— ИРА как-то добралась до него, — сказал Мак. — Временные. Мы тоже кое-чем промышляли в тех же местах, желе и все такое. Они и нам копирнули, вот что.
Картонная трубка в руках Роббо вдруг стала вдесятеро тяжелее. Он ожидал карты, плана действий Группы, возможно чертеж, чтобы заложить чего-нибудь гнусное в сикхский храм на улице Виктории.
— Ты хочешь сказать, эта штука работает?
— Да! Я попробовал его… на добровольце. — Он ухмылялся. Просто ухмылялся и подмигивал. — Слушай, такая ядовитая штука. Рядом с нею носи очки. Если просрешься и ясным взглядом посмотришь даже на кусочек Попугая, то вот и все. Так мне сказали. Запрись с бутылкой водки и отключись полностью. Такое обеззараживание стирает кратковременную зрительную память, что-то в этом роде.
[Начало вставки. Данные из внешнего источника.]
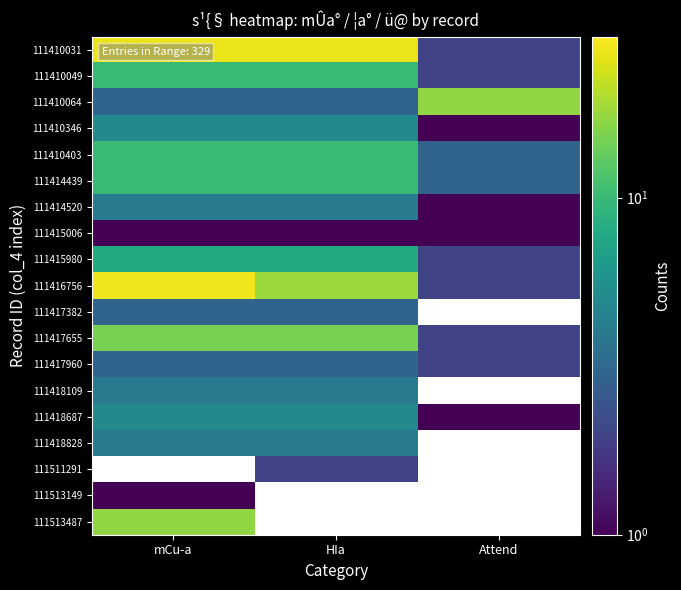

What is the greatest value displayed?

28.0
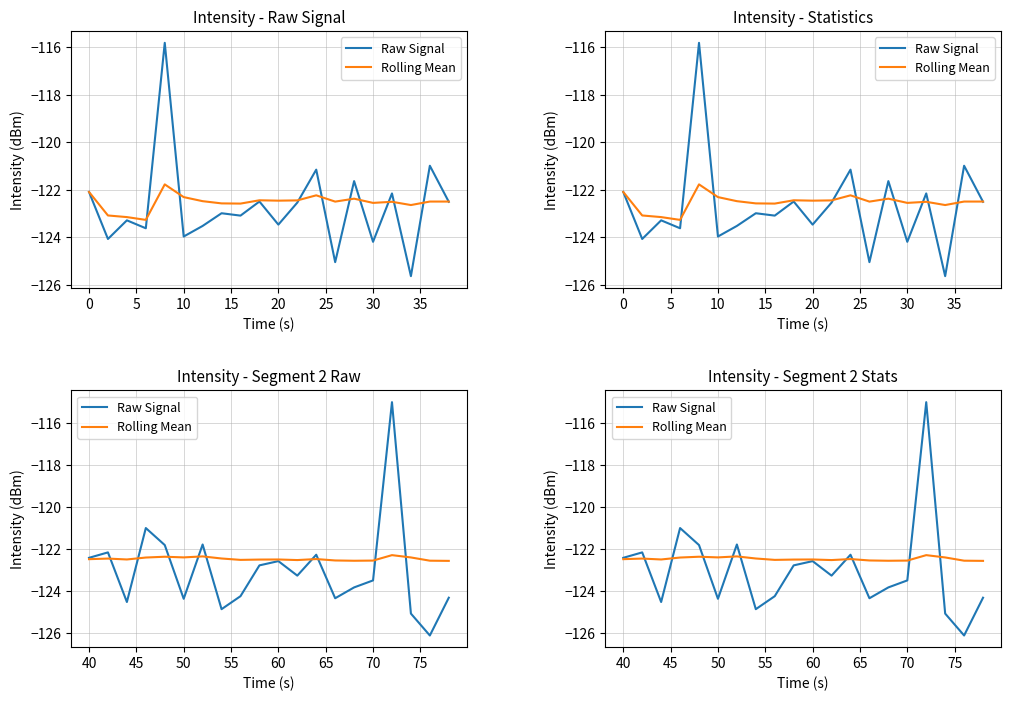

Reading left to right, extract all data points from this chart.

Raw Signal: -122.4	-122.2	-124.5	-121.0	-121.8	-124.4	-121.8	-124.9	-124.2	-122.8	-122.6	-123.3	-122.3	-124.3	-123.8	-123.5	-115.0	-125.1	-126.1	-124.3
Rolling Mean: -122.5	-122.4	-122.5	-122.4	-122.4	-122.4	-122.3	-122.4	-122.5	-122.5	-122.5	-122.5	-122.5	-122.5	-122.6	-122.5	-122.3	-122.4	-122.5	-122.6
— Боже. А как же Временные. Если у этой сказки есть зубы, то почему она?… — Роббо закончил неопределенным жестом, намекавшим на бумажную нейтронную бомбу.
Улыбка Мака стала шире, демонстрируя агрессивную зазубренную полоску коричневатых зубов, как всегда бывало, когда он говорил о главной акции Группы.
— Может, у них родилась новая забавная идея… а, может, они расходуют время на что-то большее. Подумывал когда-нибудь о захвате телестанции? Всего на часок? Не думай, а то станет плохо.
…Мертвые телеэкраны смотрели на него из другого покрытого трещинами магазинного окна, из простой забегаловки, которая также давала в аренду индийские видеофильмы. Ее и выбрали за это. Почему эти тараканы не хотят выучить английский? Группа даст им намек: трафарет с Попугаем уже на месте, банка выскользнула из кармана, самая лучшая реакция на всем западе. В школе Роббо никогда не побеждал в драках, его всегда били до жгучих слез, и он научился хорошим, безопасным, удовлетворяющим методам расплаты. Мины-ловушки Группы АА — самые лучшие из всех, такое регулярное и прилипчивое пристрастие.
Лучше, если это будет последнее или предпоследнее задание. Двадцать — хорошее, круглое число, однако небо, похоже, светлеет за скрывающим все оранжевым городским светом.
Если он обойдет кругом улицу Альма, то сможет ударить по «Маркизу Гранбай», где, как все говорят, собираются местные гомики. Захватили старый, добрый паб, извиваются ужами и даже не стыдятся, заражают СПИДом, только взглянув на тебя, сволочи. Прямо в центре их стеклянной входной двери, значит, ярко-алым, в фут высотой…
Свет ударил его железным кулаком. Очки преобразовали свет в болезненно-яркие полосы. Роббо крутнулся на пол-оборота, пытаясь заслонить глаза чем-то тяжелым и порхающим в левой руке. В этом тяжелом оказалась неровное отверстие, свет мощного фонаря просветил насквозь, и совсем рядом раздался голос:
— А не скажешь ли мне, что ты?…
Когда луч опустился и голос замер, он увидел сквозь трафарет Попугая дрожащие очертания полицейского шлема. За изрезанным послеобразом в поле зрения вошло лицо, азиатское лицо, как и следовало ожидать в этой части города. Глаза смотрели слепо, рот шевелился. Роббо читал старые книги о таинственных убийствах, где на неизвестном трупе оставалось необъяснимое выражение шока и страха. Теплый труп свалился на него, инерция увлекла обоих в стекло, которое разбилось на тысячи звенящих осколков.
Так не предполагалось. Бомба не должна взрываться, пока не окажешься в шести милях от нее. Где-то рядом возник образ второго полицейского шлема.